The New York Times recently featured an article with this tempting headline: “This Just In: Study Shows Songs About Sex Are Hot Sellers.” I’ll bet you didn’t know that before! James C. McKinley, Jr. reports on a study just published in the Journal of Evolutionary Psychology. The journal’s press release announces: “Song lyrics contain reproductive messages.”
If you read the actual study (available on PDF), you may be surprised to see what counts as a reproductive message. The categories are: Genitalia; Other Body Parts; Courtship/Long Term Mating Strategies, Hook Up/Short Term Mating Strategies; Foreplay/Arousal/Sex Act Precursors; Sex Act; Sexual Prowess; Promiscuity/Reputation/Derogation; Sequestering/Mate Guarding; Fidelity Assurance/Abandonment Prevention; Commitment and Fidelity; Resources; Status; Mate Provisioning; Appearance Enhancement/Sex Appeal; Rejection; Infidelity/Cheater Detection/ Mate Poaching; Parenting. So we’re not talking just about sex in the narrow sense here. Included in the study would be songs about money (a resource) and child-rearing. In fact, the explanation of the “Parenting” category reads: “Includes any reference to parenting, child-rearing, or desire for children. Also includes references to grandparents and grandchildren.”

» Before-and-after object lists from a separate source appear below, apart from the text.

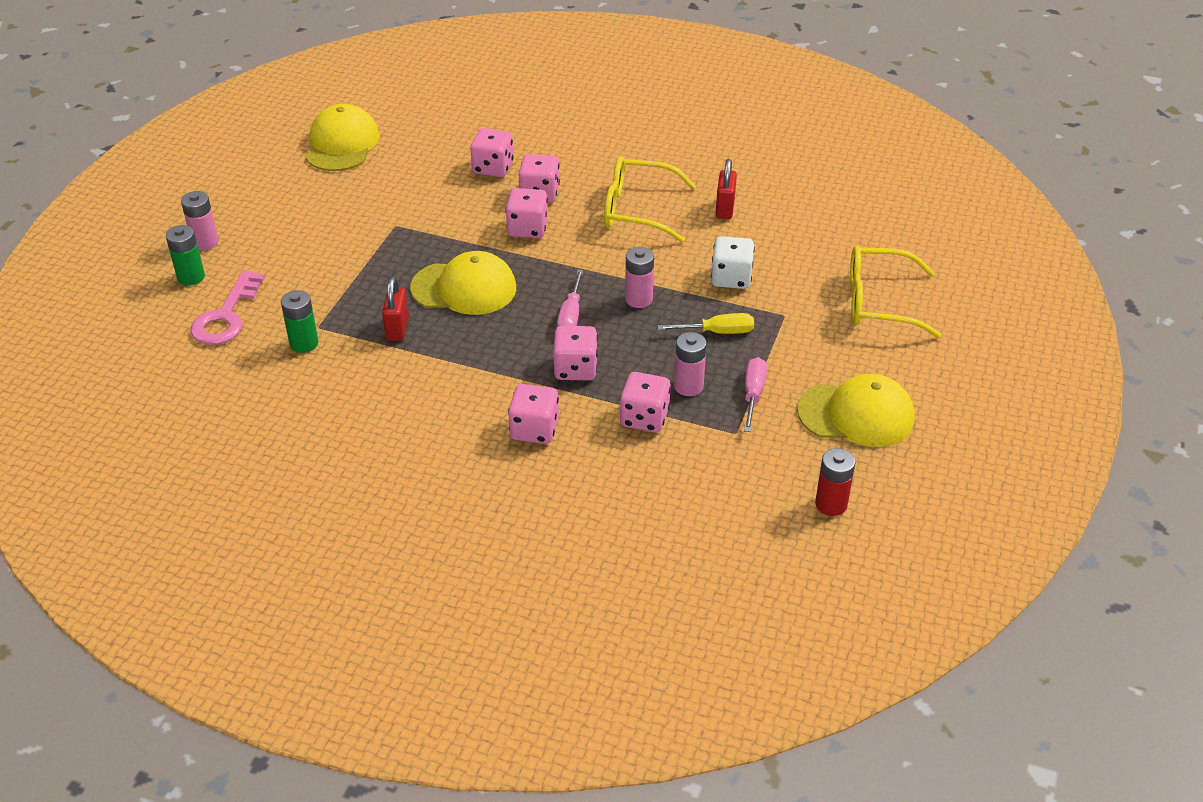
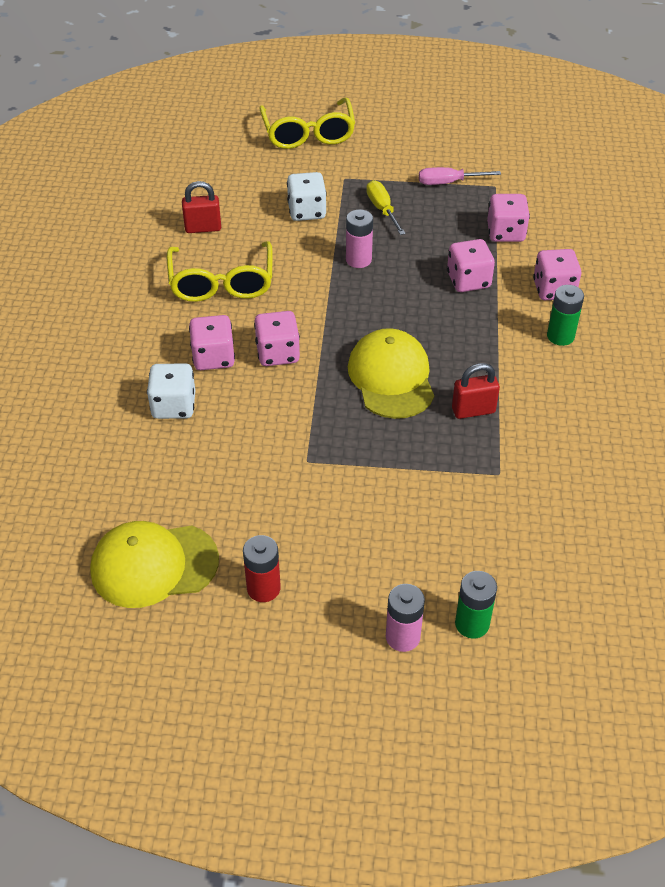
camera: 105 degrees left, 5 degrees up
pink key [190,270,265,345] -> none
green battery [281,290,318,353] -> green battery moved to [547,285,584,346]
pink dice [470,128,514,177] -> white dice [147,363,195,419]
pink screwdriver [557,270,583,327] -> none
pink battery [674,332,707,396] -> none
yellow cap [797,374,915,447] -> none
red battery [815,448,856,516] -> red battery moved to [243,535,281,602]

One of the more interesting aspects of the study was breaking down music into Billboard categories: Country; Pop; and R&B. This distinction found some curious but not altogether surprising results:
Country songs contained an average of 5.9 different reproductive messages per song, with the most frequent being about parenting, commitment, rejection, and fidelity assurance. Pop songs contained 8.7 reproductive references per song, where sex appeal, reputation, short-term mating strategies, and fidelity assurance were the most common. For R&B there were 16.7 reproductive messages per song, with sex appeal, resources, sex acts, and status being the most prevalent.
I guess I had better start playing country music around my house. No more of that provocative R&B for me and my family!
In many ways, this study from the State University of New York in Albany confirms what we already know as people immersed in culture. Yet, it encourages us to consider with greater discernment what messages we are taking in each day. Parents, in particular, should pay more attention to what their children are hearing, seeing, and doing as they bathe in the pool of pop culture.